DECRYPTAGE. Le difficile chemin vers le divorce des Calédoniennes de statut coutumier

DIVORCE ET STATUT COUTUMIER ©nouvellecaledonie
En Nouvelle-Calédonie, deux statuts civils différents se côtoient, le statut de droit commun et le statut coutumier. Dans ce deuxième cas, les questions de divorce, garde d'enfant et partage des biens sont régies par la coutume. Si les femmes kanak rencontrent plus de difficultés pour faire reconnaître leurs droits, les associations font beaucoup pour améliorer la situation.

Après une dizaine d'années de vie commune, Marie* s'est séparée de son conjoint, violent. La jeune femme est de statut coutumier. "Le premier mois, quand je me suis sauvée de la maison avec ma fille, c'était dur", témoigne-t-elle. "Déjà, préparer les démarches pour la séparation. Je suis partie au commissariat déposer une plainte pour violences et menaces. Et j'ai attendu deux-trois mois pour faire les démarches pour le tribunal."

Je voulais que personne ne sache que j'étais en train de faire ça. Par peur des représailles, des retours de la famille, de la belle-famille.

Marie*

Pas de pension

Habituellement, après séparation, les enfants restent dans le clan paternel. Mais le conjoint était violent. C'est la raison pour laquelle Marie* a pu obtenir la garde de ses enfants. En revanche, pas de pension alimentaire. Ni de compensation financière.

Je vais recommencer à zéro, j'ai rien. J'ai dépendu de lui. On a tout fait, tout construit, ensemble.

Marie*

Avis des chefs de clan

À l'association la Case juridique kanak, des juristes renseignent les femmes de statut coutumier sur leurs droits. Pour une dissolution du lien conjugal, il faut l'avis des chefs de clan des deux époux. Sans réponses des autorités, au bout de trois mois, la conjointe peut obtenir un acte de carence. "Avec ce PV de carence, beaucoup ont tendance à croire que 'c'est fini, je ne peux plus avancer dans mon souhait de me séparer'. Non, justement, elles peuvent continuer la procédure, intégrer ça au dossier pour saisir le juge des affaires familiales au tribunal de première instance", insiste Océane Trolue-Uhila, membre de la Case juridique kanak.

Le cas des enfants

Les enfants "appartiennent" au clan du père. Pour autant, une femme peut en demander la garde si elle assure qu'ils recevront l'éducation coutumière du clan paternel. Pour le partage des biens, même sur terre coutumière, une femme peut demander une compensation financière. 

Le plus difficile, c'est d'aller demander. C'est ça qu'on dit dans nos permanences : 'N'hésitez pas. Il faut faire le pas, il faut demander. C'est le fruit de votre sueur.' Et on est là, on les accompagne.
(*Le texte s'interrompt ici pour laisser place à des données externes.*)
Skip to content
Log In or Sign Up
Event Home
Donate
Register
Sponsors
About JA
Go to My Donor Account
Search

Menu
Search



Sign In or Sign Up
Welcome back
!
Océane Trolue-Uhila, la Case juridique kanak

Des idées à déconstruire

Les associations de femmes se mobilisent depuis des années pour réclamer davantage d'égalité et de justice. Elles ont obtenu des avancées. Mais concernant les femmes de statut civil coutumier, le chemin reste long pour déconstruire des idées venant du patriarcat.

"Porter ces questions à un niveau institutionnel"

"Quand j'ai pu travailler avec le Sénat coutumier, il y avait ce que j'ai pu appeler un intérêt", indique Oriane Trolue, déléguée à la marche mondiale des femmes pour la région Océanie. "Il faut passer de ça à un intérêt coutumier de porter ces questions à un niveau institutionnel, parce que ça va affecter le quotidien dans les structures coutumières. Dans la tribu, les clans, la famille, les districts." Des féministes qui demandent des études pour analyser les déséquilibres entre hommes et femmes. Elles réclament aussi plus d'espace de débat pour mettre à plat les questions d'égalité de genres.

*Le prénom a été modifié pour respecter l'anonymat.